In saying this, I am not supposing that there is anything spooky about consciousness. I am not supposing that consciousness cannot be investigated by imaging techniques. I am merely supposing that we do not – yet – know what counts as evidence for the presence of consciousness, but that we do know that evidence of processing is not evidence of consciousness. We already know that subjects who are, by most standard tests, unconscious engage in processing that is sensitive to the content of sounds they hear. Consider people in a state of automatism. They are able to engage in very complex series of actions, even driving cars while avoiding obstacles and obeying traffic signals. So long as the action is routine, they are capable of engaging in it. Or consider ordinary sleep. While you are asleep you engage in processing of sounds around you. Hence the well-known phenomenon of incorporating such sounds into one’s dreams (and the fact that the alarm clock wakes you). Subpersonal processing without consicousness - as in priming - is a very well-attested fact.
In many ways, this fascinating study is frustrating, because it demonstrates the limits of our knowledge about consciousness. Some of these limits seem very difficult to overcome, even in principle. Philosophers distinguish two kinds of consciousness: phenomenal consciousness, which is subjective experience, and access consciousness, which occurs when information is globally available for information processing. Neuroscientists routinely assume that the two are closely correlated. That is, they assume that if a subject is conscious of something, they can report it. But the assumption might be false. Suppose that we have subjective experiences that we cannot report, because they never become globally available. In that case, we will have experiences that we cannot express, or recall. If that’s right, investigating the neural correlates of consciousness will be almost impossible: we simply won’t know where to look. So there are several ways we might intepret this study. Here are just some.
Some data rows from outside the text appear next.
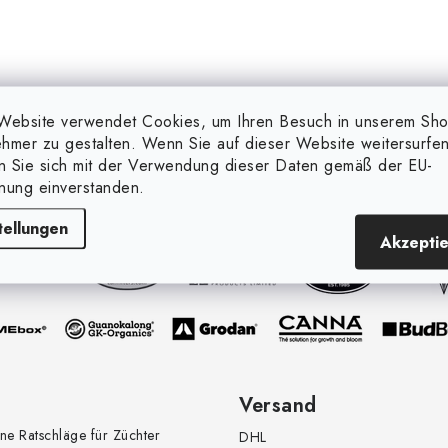
Website verwendet Cookies, um Ihren Besuch in unserem Sh
hmer zu gestalten. Wenn Sie auf dieser Website weitersurfen
en Sie sich mit der Verwendung dieser Daten gemäß der EU-
nung einverstanden.
Marken, die wir verkaufen
(und mehr...)
tellungen
Akzepti
Versand
ne Ratschläge für Züchter
DHL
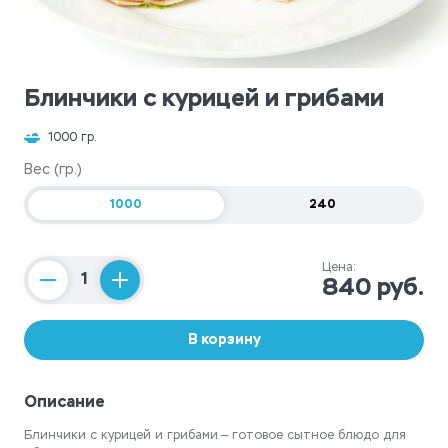
Блинчики с курицей и грибами
1000 гр.
Вес (гр.)
1000
240
Цена:
840 руб.
Counter
В корзину
Описание
Блинчики с курицей и грибами — готовое сытное блюдо для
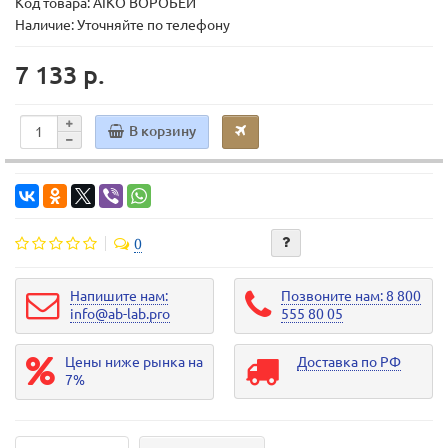
Код товара:
AIKO ВОРОБЕЙ
Наличие: Уточняйте по телефону
7 133 р.
В корзину
0
Напишите нам:
Позвоните нам: 8 800
info@ab-lab.pro
555 80 05
Цены ниже рынка на
Доставка по РФ
7%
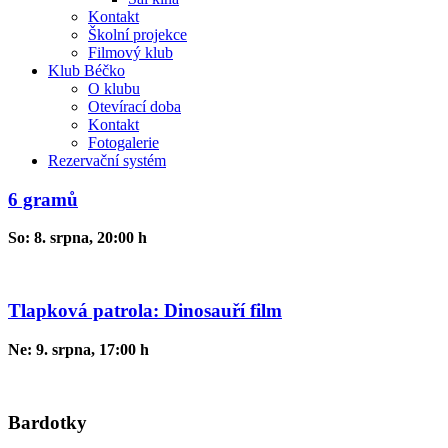
Kontakt
Školní projekce
Filmový klub
Klub Béčko
O klubu
Otevírací doba
Kontakt
Fotogalerie
Rezervační systém
6 gramů
So: 8. srpna, 20:00 h
Tlapková patrola: Dinosauří film
Ne: 9. srpna, 17:00 h
Bardotky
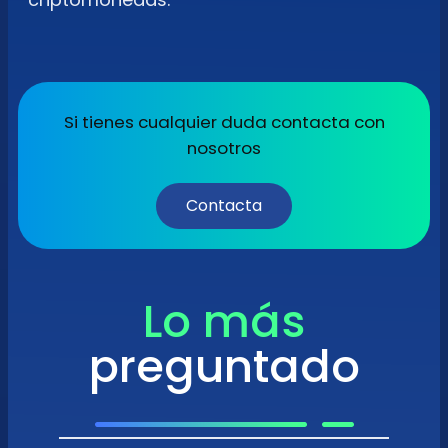
Si tienes cualquier duda contacta con
nosotros
Contacta
Lo más
preguntado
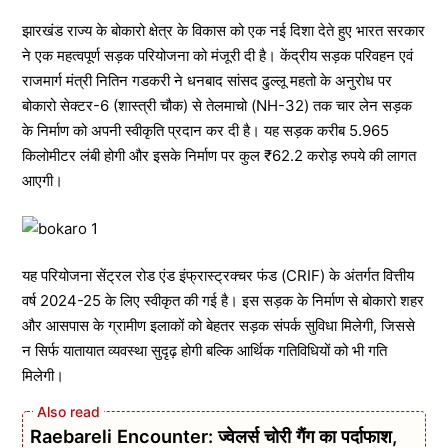
झारखंड राज्य के बोकारो क्षेत्र के विकास को एक नई दिशा देते हुए भारत सरकार
ने एक महत्वपूर्ण सड़क परियोजना को मंजूरी दी है। केंद्रीय सड़क परिवहन एवं
राजमार्ग मंत्री नितिन गडकरी ने धनबाद सांसद ढुल्लू महतो के अनुरोध पर
बोकारो सेक्टर-6 (शास्त्री चौक) से तेलमाचो (NH-32) तक चार लेन सड़क
के निर्माण को अपनी स्वीकृति प्रदान कर दी है। यह सड़क करीब 5.965
किलोमीटर लंबी होगी और इसके निर्माण पर कुल ₹62.2 करोड़ रुपये की लागत
आएगी।
यह परियोजना सेंट्रल रोड एंड इंफ्रास्ट्रक्चर फंड (CRIF) के अंतर्गत वित्तीय
वर्ष 2024-25 के लिए स्वीकृत की गई है। इस सड़क के निर्माण से बोकारो शहर
और आसपास के ग्रामीण इलाकों को बेहतर सड़क संपर्क सुविधा मिलेगी, जिससे
न सिर्फ यातायात व्यवस्था सुदृढ़ होगी बल्कि आर्थिक गतिविधियों को भी गति
मिलेगी।
Raebareli Encounter: ज्वेलर्स चोरी गैंग का पर्दाफाश,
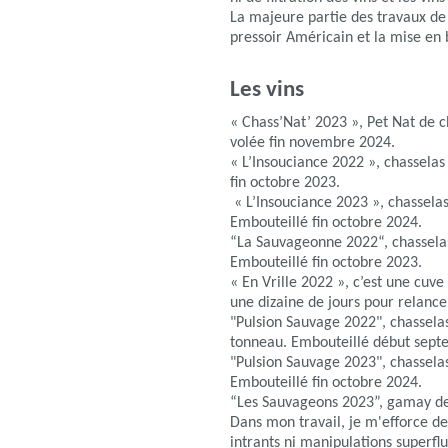
La majeure partie des travaux de
pressoir Américain et la mise en 
Les vins
« Chass’Nat’ 2023 », Pet Nat de 
volée fin novembre 2024.
« L’Insouciance 2022 », chasselas
fin octobre 2023.
« L’Insouciance 2023 », chasselas
Embouteillé fin octobre 2024.
“La Sauvageonne 2022“, chasselas
Embouteillé fin octobre 2023.
« En Vrille 2022 », c’est une cuv
une dizaine de jours pour relance
"Pulsion Sauvage 2022", chassela
tonneau. Embouteillé début sep
"Pulsion Sauvage 2023", chassela
Embouteillé fin octobre 2024.
“Les Sauvageons 2023”, gamay de
Dans mon travail, je m'efforce de
intrants ni manipulations superflu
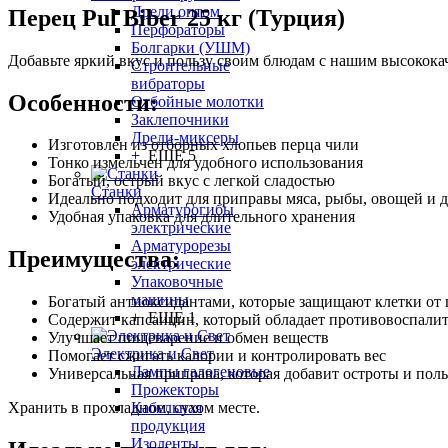
Дрели оптом
Перец Pul Biber 25 кг (Турция)
Перфораторы
Болгарки (УШМ)
Добавьте яркий вкус и пользу своим блюдам с нашим высококач
Строительные
вибраторы
Особенности:
Отбойные молотки
Заклепочники
Дрели-миксеры
Изготовлен из отборных хлопьев перца чили
+ ЕЩЕ 5
Тонко измельчен для удобного использования
Богатый, острый вкус с легкой сладостью
Станки
Идеально подходит для приправы мяса, рыбы, овощей и 
Арматурогибы
Удобная упаковка для длительного хранения
электрические
Арматурорезы
Преимущества:
электрические
Упаковочные
машины
Богатый антиоксидантами, которые защищают клетки от
+ ЕЩЕ 1
Содержит капсаицин, который обладает противовоспал
Улучшает пищеварение и обмен веществ
Электрика и Свет
Помогает сжигать калории и контролировать вес
Лампы галогеновые
Универсальная приправа, которая добавит остроты и по
Прожекторы
Кабельная
Хранить в прохладном, сухом месте.
продукция
Изоленты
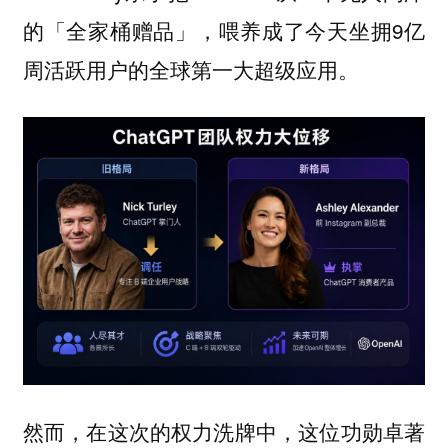
的「全家桶赠品」，喂养成了今天坐拥9亿
周活跃用户的全球第一大超级应用。
然而，在这次的权力洗牌中，这位功勋卓著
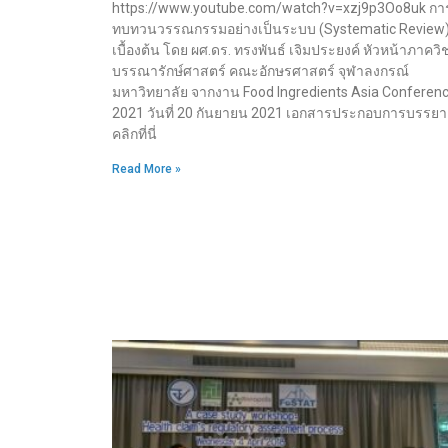
https://www.youtube.com/watch?v=xzj9p3Oo8uk กา
ทบทวนวรรณกรรมอย่างเป็นระบบ (Systematic Review
เบื้องต้น โดย ผศ.ดร. ทรงพันธ์ เจิมประยงค์ หัวหน้าภาควิ
บรรณารักษ์ศาสตร์ คณะอักษรศาสตร์ จุฬาลงกรณ์
มหาวิทยาลัย จากงาน Food Ingredients Asia Conferen
2021 วันที่ 20 กันยายน 2021 เอกสารประกอบการบรรยาย
คลิกที่นี่
Read More »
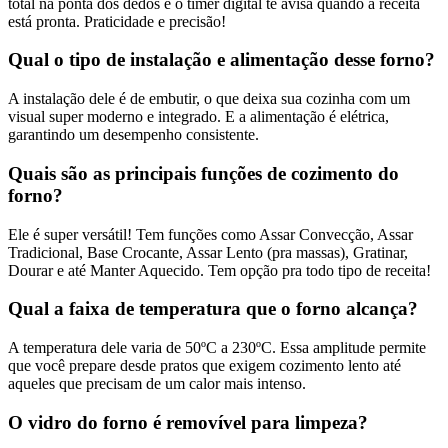
total na ponta dos dedos e o timer digital te avisa quando a receita
está pronta. Praticidade e precisão!
Qual o tipo de instalação e alimentação desse forno?
A instalação dele é de embutir, o que deixa sua cozinha com um
visual super moderno e integrado. E a alimentação é elétrica,
garantindo um desempenho consistente.
Quais são as principais funções de cozimento do
forno?
Ele é super versátil! Tem funções como Assar Convecção, Assar
Tradicional, Base Crocante, Assar Lento (pra massas), Gratinar,
Dourar e até Manter Aquecido. Tem opção pra todo tipo de receita!
Qual a faixa de temperatura que o forno alcança?
A temperatura dele varia de 50ºC a 230ºC. Essa amplitude permite
que você prepare desde pratos que exigem cozimento lento até
aqueles que precisam de um calor mais intenso.
O vidro do forno é removível para limpeza?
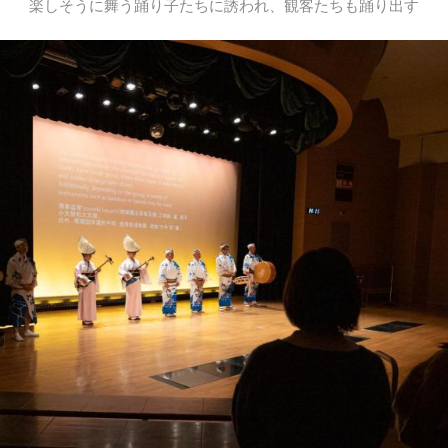
楽しそうに舞う踊り子たちに誘われ、観客たちも踊り出す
(1) the patient is engaged in information processing like that of a sleeper, and - like the sleeper - is unconscious.
(2) The patient is engaged in information processing like that of a sleeper, and - like the sleeper - this processing is (phenomenally) conscious. But because this phenomenal consciousness is not access conscious, it is not available for reporting. Hence sleepers often fail to recall their dreams, and the woman can’t report her conscious awareness.
(3) Sleepers, and some PVS patients, are minimally conscious: there is some, reduced, awareness of surroundings.
Finally, and very briefly,what are the ethical issues raised here? Others have commented on the possibility that this case will raise hopes that are probably unfounded. The young woman in the study suffered comparatively little brain damage; that is, compared to many other PVS patients. It is also important that we see whether the study can be replicated. But I want to set these questions aside, and instead focus on the implicit assumption that the value of a life – to the person whose life it is – is proportional to her degree of conscious awareness.
In general, this assumption has a lot going for it: conscious experience may be what makes life worth living. A lot of philosophers have wondered what consciousness is for: given that we can get along without it, why did evolution go to all the trouble and expense (from the evolutionary point of view) of developing it? Whatever the answer to that question may be, it is plausible that moral value is something that comes with consciousness: it is only because we can experience (music, art, a lover’s touch, the taste of wine, pain and pleasure) that we are ends and not merely means (to speak with Kant). But it doesn’t follow that for this woman her life is better if she is conscious. In fact, she may be much worse off if she is conscious. If she has no prospect of recovering any control over her body, then she is a state that is much like locked-in syndrome, only worse. She is, if conscious, trapped in a state that must be horrifically frustrating and boring. If her responses are indicative of a good prognosis, then we should welcome these results. But if they are instead indicative of an indefinite future of consciousness without control, then they are not, for her, a good sign at all.